Konu o kadar alelacele ele alınmıştır ki komisyonun oluşumunu düzenleyen maddede (Yönetmelik madde 19-5) ‘Üyelerin görev süresince temsil ettikleri kuruluşların üye sayılarında meydana gelebilecek değişiklikler dikkate alınmaz’ hükmü unutulmuştur. Zira bir önceki yönetmelikte komisyon mensupları göreve gelirken, ‘en fazla üyeye sahip gazeteci derneği, sendikası’ gibi şartlar bulunmakta idi. Danıştay’ın birçok hükmünün yürütülmesini durdurduğu yönetmelikte ise tamamen ‘Başkan’ın takdir yetkisi öne çıkmıştır. Örneğin iletişim fakülteleri dekanları ya da basın kartı sahibi fikir işçisi gibi ilginç ikilemler kurulmuştur.

Sonuç olarak; Basın Kartı Komisyonu sektör ile kurum arasında köprü görevi icra edecek ise yapısı sektörü temsil edecek tarzda yeniden ele alınmalıdır. Başkan/Başkanlığa gerek komisyon gerekse kartlarla ilgili verilen nerede ise sınırsız ve ucu açık yetkiler konusu da demokratik teamüller çerçevesinde düzenlenmelidir.

Öte yandan aylarca atanmayan/toplanmayan komisyonlar nedeni ile hak kayıplarına geniş şekilde vurgu yapmıştık. Komisyon yapısı yeniden belirlendikten sonra 2 aylık düzenli toplantı şartı da karara bağlanmalıdır. Böylece karta erişim süreci daha kısalacaktır.

Arslan, ‘’Kartların ulaşımı takvime bağlanmalıdır’’

Yukarıda basın kartına ilişkin iş ve işlemlerin sürelere bağlanması hususu izah edilmişti. Aynı durum kartların hak sahiplerine ulaştırılması (Yönetmelik madde 21) konusu da takvime bağlanmalıdır. Yeni kartlarla birlikte, yıpranma, kayıp vb. nedenle değişen kartlar için de aynı hüküm getirilmelidir.

Arslan, ‘’Gazetecinin fikir işçisi iken yayın kuruluş sahibi ya da tersi göz önünde olabileceği, göz önünde bulundurulmalıdır’’

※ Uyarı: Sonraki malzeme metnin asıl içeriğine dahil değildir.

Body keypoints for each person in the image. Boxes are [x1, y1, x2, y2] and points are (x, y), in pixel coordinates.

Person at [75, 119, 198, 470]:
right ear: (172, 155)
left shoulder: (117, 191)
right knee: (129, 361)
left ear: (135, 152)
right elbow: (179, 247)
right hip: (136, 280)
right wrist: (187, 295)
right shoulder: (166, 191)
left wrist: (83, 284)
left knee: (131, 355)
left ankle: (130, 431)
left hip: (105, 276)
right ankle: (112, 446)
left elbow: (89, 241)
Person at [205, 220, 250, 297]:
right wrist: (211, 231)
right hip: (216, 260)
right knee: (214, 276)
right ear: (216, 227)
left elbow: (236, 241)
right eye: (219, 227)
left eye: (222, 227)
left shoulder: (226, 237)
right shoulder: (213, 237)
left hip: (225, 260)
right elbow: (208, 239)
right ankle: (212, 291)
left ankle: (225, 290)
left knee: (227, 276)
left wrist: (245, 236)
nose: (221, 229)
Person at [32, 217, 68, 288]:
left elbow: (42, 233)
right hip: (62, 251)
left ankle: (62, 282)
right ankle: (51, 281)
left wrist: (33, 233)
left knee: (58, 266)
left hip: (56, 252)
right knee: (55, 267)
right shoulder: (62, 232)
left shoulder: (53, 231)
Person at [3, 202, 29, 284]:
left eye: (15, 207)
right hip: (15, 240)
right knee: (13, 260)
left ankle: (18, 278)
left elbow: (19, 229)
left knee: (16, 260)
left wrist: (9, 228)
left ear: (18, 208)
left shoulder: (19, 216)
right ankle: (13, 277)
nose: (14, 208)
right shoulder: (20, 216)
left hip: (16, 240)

Basın Kartları Yönetmeliği’nin ruhu ve dili fikir işçisinin daima fikir işçisi olacağı yayın sahibinin de hep yayın sahibi olacağı mantığı üzerine kuruludur (Yönetmelik madde 22) . Oysa ki her iki blokta geçişler yaşanabilmektedir. Yönetmelik de hayatın doğal akışına uygun gelecek şekilde bu geçişleri bekleme süresi, sürekli kart şartları açısından göz önünde bulundurmalıdır.

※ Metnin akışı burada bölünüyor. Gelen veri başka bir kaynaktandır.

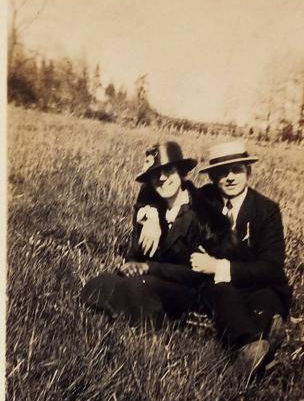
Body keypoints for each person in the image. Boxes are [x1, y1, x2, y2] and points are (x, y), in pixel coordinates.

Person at [137, 141, 291, 372]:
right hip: (220, 287)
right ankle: (262, 350)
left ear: (248, 171)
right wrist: (149, 214)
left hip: (259, 283)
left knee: (265, 300)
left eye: (236, 170)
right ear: (212, 177)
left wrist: (219, 267)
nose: (229, 178)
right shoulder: (205, 198)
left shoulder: (266, 210)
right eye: (221, 172)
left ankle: (257, 345)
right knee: (221, 293)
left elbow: (272, 268)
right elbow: (163, 185)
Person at [81, 141, 229, 329]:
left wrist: (148, 267)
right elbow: (136, 253)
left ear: (181, 173)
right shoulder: (150, 209)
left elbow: (197, 273)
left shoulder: (200, 213)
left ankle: (152, 326)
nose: (161, 178)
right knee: (98, 283)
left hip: (184, 288)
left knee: (138, 287)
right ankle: (127, 312)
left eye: (168, 171)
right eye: (155, 174)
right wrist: (132, 265)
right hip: (148, 279)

Arslan, ‘’Yayın Kuruluşlarına ‘Basın Trafik Kartı’ verilmelidir’’

Basın trafik kartları (Yönetmelik madde 37) basın kartı sahiplerine verilmektedir. Habere ulaşım ve görevlerin yerine getirilmesinde hız ve kolaylık sağlanmasını amaçlayan bu uygulama gayet yerindedir. Ancak basın-yayın kuruluşlarının hizmet araçları gün içinde haber ve diğer kurum hizmetleri için kullanılmakta söz konusu araçlar için basın trafik kartı elzem hale gelmektedir. Yayın kuruluşlarının niteliği ve kuruluş adına kayıtlı araçlardan haber amaçlı olanlar olmak kaydı ile belli sayıda basın trafik kartı verilebilmelidir.

Arslan, ‘’Kart Kontenjanı fikir işçilerinin hak kaybına yol açmamalıdır’’

Yayın kuruluşlarının nitelikleri, tiraj ve yüzölçümlerine göre kontenjana sahip olmaları fikir işçileri açısından olumsuzluk anlamına gelmektedir. Şöyle ki; mevcut düzenlemeye göre erken emeklilik için basın kartı şartı olması nedeni ile fikir işçisi olmakla beraber yayın kuruluşunun kontenjan yetersizliği nedeni ile basın kartı alamayan meslektaşlarımız eşitsizlikle karşı karşıya kalmaktadır. Bu durumun düzeltilmesi gerekmektedir.’’ Şeklinde oldu.